(Given records)

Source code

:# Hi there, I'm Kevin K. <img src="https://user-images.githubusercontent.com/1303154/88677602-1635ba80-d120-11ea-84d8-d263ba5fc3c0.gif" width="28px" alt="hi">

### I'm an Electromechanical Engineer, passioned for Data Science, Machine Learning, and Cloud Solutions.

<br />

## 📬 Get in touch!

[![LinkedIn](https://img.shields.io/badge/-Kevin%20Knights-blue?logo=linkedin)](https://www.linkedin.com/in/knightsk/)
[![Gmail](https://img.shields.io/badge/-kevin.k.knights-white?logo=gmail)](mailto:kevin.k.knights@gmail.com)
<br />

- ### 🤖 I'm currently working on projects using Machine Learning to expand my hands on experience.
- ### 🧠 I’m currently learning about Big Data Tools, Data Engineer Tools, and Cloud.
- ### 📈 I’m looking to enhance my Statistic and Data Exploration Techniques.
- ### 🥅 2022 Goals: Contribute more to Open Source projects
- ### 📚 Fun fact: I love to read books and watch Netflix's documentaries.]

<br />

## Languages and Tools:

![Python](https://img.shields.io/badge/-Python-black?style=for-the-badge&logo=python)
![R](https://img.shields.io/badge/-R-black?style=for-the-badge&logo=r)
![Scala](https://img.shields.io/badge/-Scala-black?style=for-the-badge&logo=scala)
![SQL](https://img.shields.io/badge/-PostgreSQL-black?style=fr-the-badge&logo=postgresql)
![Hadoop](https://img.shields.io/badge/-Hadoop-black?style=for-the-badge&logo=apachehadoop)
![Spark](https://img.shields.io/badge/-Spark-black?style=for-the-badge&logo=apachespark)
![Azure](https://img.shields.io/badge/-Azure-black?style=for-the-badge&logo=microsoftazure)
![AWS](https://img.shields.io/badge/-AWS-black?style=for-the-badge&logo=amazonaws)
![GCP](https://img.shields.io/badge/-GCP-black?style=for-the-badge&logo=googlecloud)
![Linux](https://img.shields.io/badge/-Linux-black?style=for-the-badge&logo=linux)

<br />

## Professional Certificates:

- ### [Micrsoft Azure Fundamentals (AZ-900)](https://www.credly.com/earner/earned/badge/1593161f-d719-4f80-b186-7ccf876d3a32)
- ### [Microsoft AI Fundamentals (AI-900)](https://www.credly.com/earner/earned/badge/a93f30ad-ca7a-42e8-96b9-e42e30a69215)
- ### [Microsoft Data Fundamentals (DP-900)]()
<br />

(End Given records)

Exercise: Give the count of lines in the records above that hold the string "earned", and only that count.

Written answer: 2